Data for this exercise:
+-------+

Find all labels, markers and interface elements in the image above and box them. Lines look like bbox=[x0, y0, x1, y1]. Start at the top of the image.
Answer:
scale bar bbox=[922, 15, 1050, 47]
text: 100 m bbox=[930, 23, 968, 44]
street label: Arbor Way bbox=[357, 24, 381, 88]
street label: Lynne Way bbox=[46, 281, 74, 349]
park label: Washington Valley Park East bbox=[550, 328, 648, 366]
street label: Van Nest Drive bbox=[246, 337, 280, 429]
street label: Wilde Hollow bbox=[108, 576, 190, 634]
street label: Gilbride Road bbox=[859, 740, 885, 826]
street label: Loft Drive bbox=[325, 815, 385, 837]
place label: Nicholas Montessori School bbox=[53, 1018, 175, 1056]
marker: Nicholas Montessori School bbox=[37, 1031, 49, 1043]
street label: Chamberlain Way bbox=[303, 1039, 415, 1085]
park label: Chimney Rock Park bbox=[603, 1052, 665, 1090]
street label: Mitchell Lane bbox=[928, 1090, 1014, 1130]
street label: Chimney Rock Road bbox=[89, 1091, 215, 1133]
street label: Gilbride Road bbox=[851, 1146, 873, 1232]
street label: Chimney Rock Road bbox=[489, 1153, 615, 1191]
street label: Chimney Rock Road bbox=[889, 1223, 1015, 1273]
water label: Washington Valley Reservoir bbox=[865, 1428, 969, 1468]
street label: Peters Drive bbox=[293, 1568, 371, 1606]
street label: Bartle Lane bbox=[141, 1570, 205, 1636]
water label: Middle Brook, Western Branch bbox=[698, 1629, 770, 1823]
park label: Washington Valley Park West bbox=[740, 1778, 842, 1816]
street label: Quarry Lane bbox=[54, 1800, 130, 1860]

+-------+

Work to complete:
Lines that hold the word "Rock" are the ones to copy from the entries above.

Written reply:
park label: Chimney Rock Park bbox=[603, 1052, 665, 1090]
street label: Chimney Rock Road bbox=[89, 1091, 215, 1133]
street label: Chimney Rock Road bbox=[489, 1153, 615, 1191]
street label: Chimney Rock Road bbox=[889, 1223, 1015, 1273]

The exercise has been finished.